Rıskı Ramadhan
17 Januari 2018•Update: 18 Januari 2018
Erdal Türkoğlu, Cem Genco
HATAY
Warga Suriah yang mengungsi dari distrik Afrin ke Turki berharap kampung halaman mereka di Afrin dibersihkan dari teroris sehingga mereka bisa kembali ke kampung halaman.
Afrin adalah sebuah distrik yang dikuasai oleh organisasi teroris PYD/PKK di dekat perbatasan Turki-Suriah di provinsi Aleppo, Suriah.
Sementara Angkatan Bersenjata Turki (TSK) melanjutkan pengiriman perlengkapan militer ke perbatasan Afrin, warga Afrin yang mengungsi ke Turki juga mengikuti dari dekat perkembangan di wilayah tersebut.
Sejumlah keluarga yang terpaksa mengungsi ke Turki akibat terorisme, mendukung kemungkinan operasi Afrin oleh TSK, mereka berharap dapat kembali ke rumah mereka.

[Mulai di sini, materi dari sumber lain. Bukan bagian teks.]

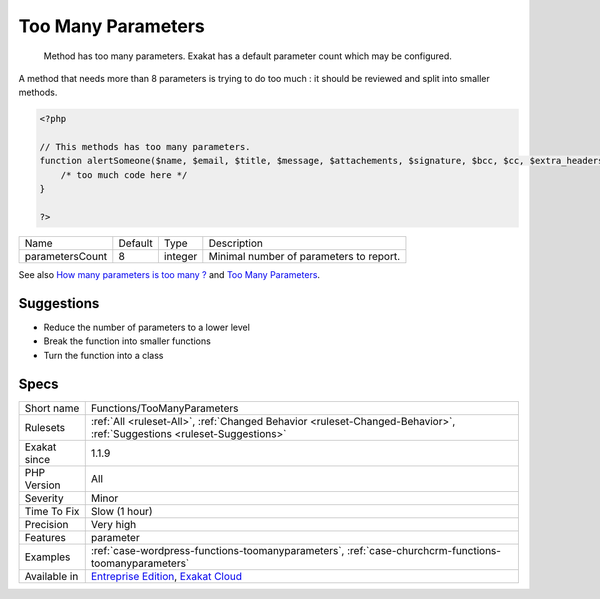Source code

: .. _functions-toomanyparameters:

.. _too-many-parameters:

Too Many Parameters
+++++++++++++++++++

  Method has too many parameters. Exakat has a default parameter count which may be configured.

A method that needs more than 8 parameters is trying to do too much : it should be reviewed and split into smaller methods.

.. code-block:: php
   
   <?php
   
   // This methods has too many parameters.
   function alertSomeone($name, $email, $title, $message, $attachements, $signature, $bcc, $cc, $extra_headers) { 
       /* too much code here */ 
   }
   
   ?>

+-----------------+---------+---------+-----------------------------------------+
| Name            | Default | Type    | Description                             |
+-----------------+---------+---------+-----------------------------------------+
| parametersCount | 8       | integer | Minimal number of parameters to report. |
+-----------------+---------+---------+-----------------------------------------+



See also `How many parameters is too many ? <https://www.exakat.io/how-many-parameters-is-too-many/>`_ and `Too Many Parameters <http://wiki.c2.com/?TooManyParameters>`_.


Suggestions
___________

* Reduce the number of parameters to a lower level
* Break the function into smaller functions
* Turn the function into a class




Specs
_____

+--------------+-------------------------------------------------------------------------------------------------------------------------+
| Short name   | Functions/TooManyParameters                                                                                             |
+--------------+-------------------------------------------------------------------------------------------------------------------------+
| Rulesets     | :ref:`All <ruleset-All>`, :ref:`Changed Behavior <ruleset-Changed-Behavior>`, :ref:`Suggestions <ruleset-Suggestions>`  |
+--------------+-------------------------------------------------------------------------------------------------------------------------+
| Exakat since | 1.1.9                                                                                                                   |
+--------------+-------------------------------------------------------------------------------------------------------------------------+
| PHP Version  | All                                                                                                                     |
+--------------+-------------------------------------------------------------------------------------------------------------------------+
| Severity     | Minor                                                                                                                   |
+--------------+-------------------------------------------------------------------------------------------------------------------------+
| Time To Fix  | Slow (1 hour)                                                                                                           |
+--------------+-------------------------------------------------------------------------------------------------------------------------+
| Precision    | Very high                                                                                                               |
+--------------+-------------------------------------------------------------------------------------------------------------------------+
| Features     | parameter                                                                                                               |
+--------------+-------------------------------------------------------------------------------------------------------------------------+
| Examples     | :ref:`case-wordpress-functions-toomanyparameters`, :ref:`case-churchcrm-functions-toomanyparameters`                    |
+--------------+-------------------------------------------------------------------------------------------------------------------------+
| Available in | `Entreprise Edition <https://www.exakat.io/entreprise-edition>`_, `Exakat Cloud <https://www.exakat.io/exakat-cloud/>`_ |
+--------------+-------------------------------------------------------------------------------------------------------------------------+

Kepada Anadolu Agency, Abu Ali, seorang warga Afrin yang berlindung ke Turki menjelaskan, dia bersama istrinya datang ke Turki pada tahun 2013, saat ini dia bertugas sebagai kepala sekolah di salah satu sekolah yang dibangun untuk pengungsi Suriah di Hatay, Turki.
Abu Ali menjelaskan, tahun itu saat mereka melarikan diri ke Turki, PYD/PKK meningkatkan tekanan terhadap warga di Afrin.
“Pertama, mereka mencoba memaksa anak muda mendukung mereka. Mereka menembak mati beberapa yang melawan,” ungkap dia.
Abu Ali menambahkan, teroris-teroris itu menyerang desa mereka dan menembak paman dan tantenya yang sedang hamil.
“Paman saya lumpuh. Tante saya meninggal. Seorang keponakan dan dua sepupu saya dipaksa untuk mengikuti pendidikan militer. Hingga saat ini, mereka masih berada di tangan teroris. Teroris mengancam akan membunuh orang tua mereka jika mereka lari,” kata Abu Ali menjelaskan penderitaan yang mereka alami.
- “Kami tidak memiliki masalah dengan masyarakat Kurdi”
Abu Ali menambahkan, mereka hidup dengan bersama dengan warga Kurdi Suriah tanpa ada masalah. Menurut dia, masyarakat Kurdi juga tidak menginginkan PKK.
“Warga Kurdi juga ingin lari dari PYD/PKK. Namun mereka takut. Kami ingin operasi itu dilakukan. Kami akan pulang jika teroris berhasil ditumpas. Rumah dan kebun kami ada disana,” ujar dia
Seorang warga lain yang datang dari Afrin, Abdo Hamid juga mengungkapkan, dia melarikan diri ke Turki bersama enam anaknya tiga tahun lalu karena tekanan dari para teroris semakin meningkat.
“PYD/PKK memaksa kami dan anak-anak kami untuk masuk ke militer. Mereka akan memaksa kami berperang melawan TSK dan Tentara Pembebesan Suriah. Kami terpaksa melarikan diri ke Turki. Semoga operasi Afrin dilakukan, teroris tumpas dan kami dapat kembali ke desa kami,” ungkap dia.
Sebelumnya, Presiden Turki Recep Tayyip Erdogan mengatakan bahwa operasi terhadap PYD/PKK yang menduduki distrik-distrik di perbatasan Turki dapat dimulai “setiap saat”.